Teks Bacaan.

···

Ahad 08 Mar 2020 13:29 WIB

Gotong Royong Harga Gas Murah untuk Pembangkit PLN

Harapannya dengan murahnya harga gas pembangkit bisa berpengaruh pada tarif listrik

Rep: Intan Pratiwi/ Red: Gita Amanda
PT Perusahaan Gas Negara Tbk (PGN) siap menjalankan mandat dari Pertamina untuk melaksanakan gasifikasi 52 Pembangkit Listrik PLN dalam rangka mendukung kelistrikan nasional.
PT Perusahaan Gas Negara Tbk (PGN) siap menjalankan mandat dari Pertamina untuk melaksanakan gasifikasi 52 Pembangkit Listrik PLN dalam rangka mendukung kelistrikan nasional.

REPUBLIKA.CO.ID, JAKARTA -- Pemerintah berupaya menciptakan harga gas yang murah untuk pembangkit Perusahaan Listrik Negara (PLN). Harapannya dengan murahnya harga gas untuk pembangkit bisa berpengaruh pada tarif listrik ke masyarakat.

···

Bahan yang Diberikan.
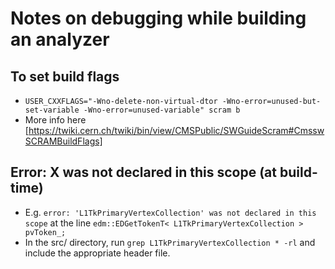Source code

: # Notes on debugging while building an analyzer

## To set build flags
* `USER_CXXFLAGS="-Wno-delete-non-virtual-dtor -Wno-error=unused-but-set-variable -Wno-error=unused-variable" scram b`
* More info here [https://twiki.cern.ch/twiki/bin/view/CMSPublic/SWGuideScram#CmsswSCRAMBuildFlags]

## Error: X was not declared in this scope (at build-time)
* E.g. `error: 'L1TkPrimaryVertexCollection' was not declared in this scope` at the line `edm::EDGetTokenT< L1TkPrimaryVertexCollection >    pvToken_;`
* In the src/ directory, run `grep L1TkPrimaryVertexCollection * -rl` and include the appropriate header file.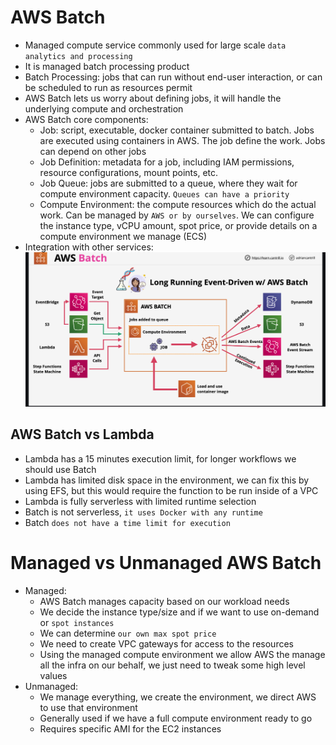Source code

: # AWS Batch

- Managed compute service commonly used for large scale `data analytics and processing`
- It is managed batch processing product
- Batch Processing: jobs that can run without end-user interaction, or can be scheduled to run as resources permit
- AWS Batch lets us worry about defining jobs, it will handle the underlying compute and orchestration
- AWS Batch core components:
    - Job: script, executable, docker container submitted to batch. Jobs are executed using containers in AWS. The job define the work. Jobs can depend on other jobs
    - Job Definition: metadata for a job, including IAM permissions, resource configurations, mount points, etc.
    - Job Queue: jobs are submitted to a queue, where they wait for compute environment capacity. `Queues can have a priority`
    - Compute Environment: the compute resources which do the actual work. Can be managed by `AWS or by ourselves`. We can configure the instance type, vCPU amount, spot price, or provide details on a compute environment we manage (ECS)
- Integration with other services:
![alt text](image-1.png)

## AWS Batch vs Lambda

- Lambda has a 15 minutes execution limit, for longer workflows we should use Batch
- Lambda has limited disk space in the environment, we can fix this by using EFS, but this would require the function to be run inside of a VPC
- Lambda is fully serverless with limited runtime selection
- Batch is not serverless, `it uses Docker with any runtime`
- Batch `does not have a time limit for execution`

# Managed vs Unmanaged AWS Batch

- Managed:
    - AWS Batch manages capacity based on our workload needs
    - We decide the instance type/size and if we want to use on-demand or `spot instances`
    - We can determine `our own max spot price`
    - We need to create VPC gateways for access to the resources
    - Using the managed compute environment we allow AWS the manage all the infra on our behalf, we just need to tweak some high level values
- Unmanaged:
    - We manage everything, we create the environment, we direct AWS to use that environment
    - Generally used if we have a full compute environment ready to go
    - Requires specific AMI for the EC2 instances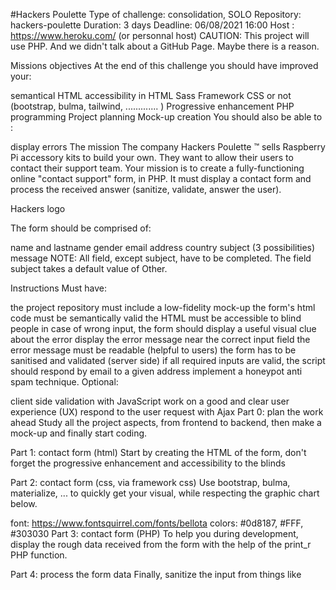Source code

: #Hackers Poulette
Type of challenge: consolidation, SOLO
Repository: hackers-poulette
Duration: 3 days
Deadline: 06/08/2021 16:00
Host : https://www.heroku.com/ (or personnal host)
CAUTION: This project will use PHP. And we didn't talk about a GitHub Page. Maybe there is a reason.

Missions objectives
At the end of this challenge you should have improved your:

semantical HTML
accessibility in HTML
Sass
Framework CSS or not (bootstrap, bulma, tailwind, ............. )
Progressive enhancement
PHP programming
Project planning
Mock-up creation
You should also be able to :

display errors
The mission
The company Hackers Poulette ™ sells Raspberry Pi accessory kits to build your own. They want to allow their users to contact their support team. Your mission is to create a fully-functioning online "contact support" form, in PHP. It must display a contact form and process the received answer (sanitize, validate, answer the user).

Hackers logo

The form should be comprised of:

name and lastname
gender
email address
country
subject (3 possibilities)
message
NOTE: All field, except subject, have to be completed. The field subject takes a default value of Other.

Instructions
Must have:

the project repository must include a low-fidelity mock-up
the form's html code must be semantically valid
the HTML must be accessible to blind people
in case of wrong input, the form should display a useful visual clue about the error
display the error message near the correct input field
the error message must be readable (helpful to users)
the form has to be sanitised and validated (server side)
if all required inputs are valid, the script should respond by email to a given address
implement a honeypot anti spam technique.
Optional:

client side validation with JavaScript
work on a good and clear user experience (UX)
respond to the user request with Ajax
Part 0: plan the work ahead
Study all the project aspects, from frontend to backend, then make a mock-up and finally start coding.

Part 1: contact form (html)
Start by creating the HTML of the form, don't forget the progressive enhancement and accessibility to the blinds

Part 2: contact form (css, via framework css)
Use bootstrap, bulma, materialize, ... to quickly get your visual, while respecting the graphic chart below.

font: https://www.fontsquirrel.com/fonts/bellota
colors: #0d8187, #FFF, #303030
Part 3: contact form (PHP)
To help you during development, display the rough data received from the form with the help of the print_r PHP function.

Part 4: process the form data
Finally, sanitize the input from things like <script>, then validate the content (obligatory field, valid email, etc...), ending by an email sent and a feedback for the user.

Resources
error message
class mailer
Links
Honey
Ajax
phpr
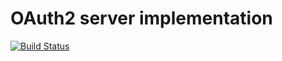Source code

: # OAuth2 server implementation

[![Build Status](https://travis-ci.org/artyomszasa/NCoreUtils.OAuth2.svg?branch=master)](https://travis-ci.org/artyomszasa/NCoreUtils.OAuth2)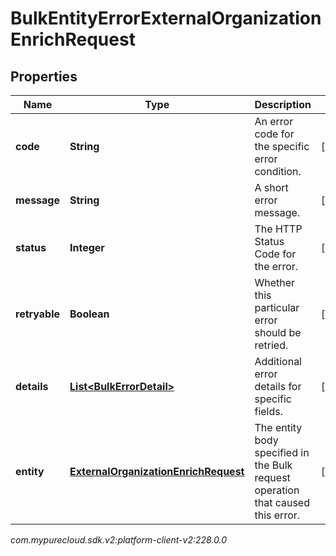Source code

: # BulkEntityErrorExternalOrganizationEnrichRequest


## Properties

| Name | Type | Description | Notes |
| ------------ | ------------- | ------------- | ------------- |
| **code** | **String** | An error code for the specific error condition. |  [optional] |
| **message** | **String** | A short error message. |  [optional] |
| **status** | **Integer** | The HTTP Status Code for the error. |  [optional] |
| **retryable** | **Boolean** | Whether this particular error should be retried. |  [optional] |
| **details** | [**List&lt;BulkErrorDetail&gt;**](BulkErrorDetail) | Additional error details for specific fields. |  [optional] |
| **entity** | [**ExternalOrganizationEnrichRequest**](ExternalOrganizationEnrichRequest) | The entity body specified in the Bulk request operation that caused this error. |  [optional] |




_com.mypurecloud.sdk.v2:platform-client-v2:228.0.0_
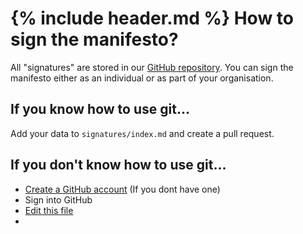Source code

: {% include header.md %}
How to sign the manifesto?
===
All "signatures" are stored in our [GitHub repository](https://github.com/seccubus/CloudCraftsmenship/signatures). You can sign the manifesto either as an individual or as part of your organisation.

If you know how to use git...
---
Add your data to `signatures/index.md` and create a pull request.

If you don't know how to use git...
---
* [Create a GitHub account](https://www.wikihow.com/Create-an-Account-on-GitHub) (If you dont have one)
* Sign into GitHub
* [Edit this file](tdb)
* 
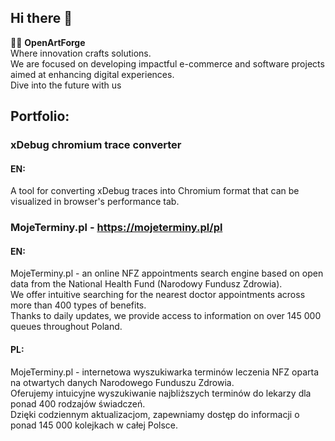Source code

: ## Hi there 👋

🙋‍♀️ **OpenArtForge** \
Where innovation crafts solutions. \
We are focused on developing impactful e-commerce and software projects aimed at enhancing digital experiences. \
Dive into the future with us

## Portfolio:

### xDebug chromium trace converter

#### EN:

A tool for converting xDebug traces into Chromium format that can be visualized in browser's performance tab.

### MojeTerminy.pl - https://mojeterminy.pl/pl

#### EN:
MojeTerminy.pl - an online NFZ appointments search engine based on open data from the National Health Fund (Narodowy Fundusz Zdrowia). \
We offer intuitive searching for the nearest doctor appointments across more than 400 types of benefits. \
Thanks to daily updates, we provide access to information on over 145 000 queues throughout Poland.

#### PL:
MojeTerminy.pl - internetowa wyszukiwarka terminów leczenia NFZ oparta na otwartych danych Narodowego Funduszu Zdrowia. \
Oferujemy intuicyjne wyszukiwanie najbliższych terminów do lekarzy dla ponad 400 rodzajów świadczeń. \
Dzięki codziennym aktualizacjom, zapewniamy dostęp do informacji o ponad 145 000 kolejkach w całej Polsce.

<!--

**Here are some ideas to get you started:**

🙋‍♀️ A short introduction - what is your organization all about?
🌈 Contribution guidelines - how can the community get involved?
👩‍💻 Useful resources - where can the community find your docs? Is there anything else the community should know?
🍿 Fun facts - what does your team eat for breakfast?
🧙 Remember, you can do mighty things with the power of [Markdown](https://docs.github.com/github/writing-on-github/getting-started-with-writing-and-formatting-on-github/basic-writing-and-formatting-syntax)
-->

···

Rincian Tugas.
Teruskan berita soal harga gas murah untuk pembangkit PLN, mulai setelah kalimat terakhirnya.

Jawaban Akhir.
Menteri ESDM, Arifin Tasrif menjelaskan komitmen pemerintah untuk bisa menyediakan harga listrik yang murah salah satunya adalah mengkonversi pembangkit berbahan bakar minyak menjadi gas. Namun, efisinesi ini juga bisa ditekan kembali dengan menciptakan harga gas yang murah untuk pembangkit PLN.

"Kami berupaya untuk harga gas untuk pembangkit listrik bisa 6 dolar per MMBTU," ujar Arifin, Ahad (8/3).

Ia menjelaskan aturan untuk rencana tersebut akan dilakukan revisi Perpres Nomer 40 Tahun 2016. Semula dalam aturan tersebut harga gas murah diperuntukan untuk 7 industri. Namun, pemerintah berupaya untuk bisa memasukan PLN sebagai penerima harga gas murah tersebut.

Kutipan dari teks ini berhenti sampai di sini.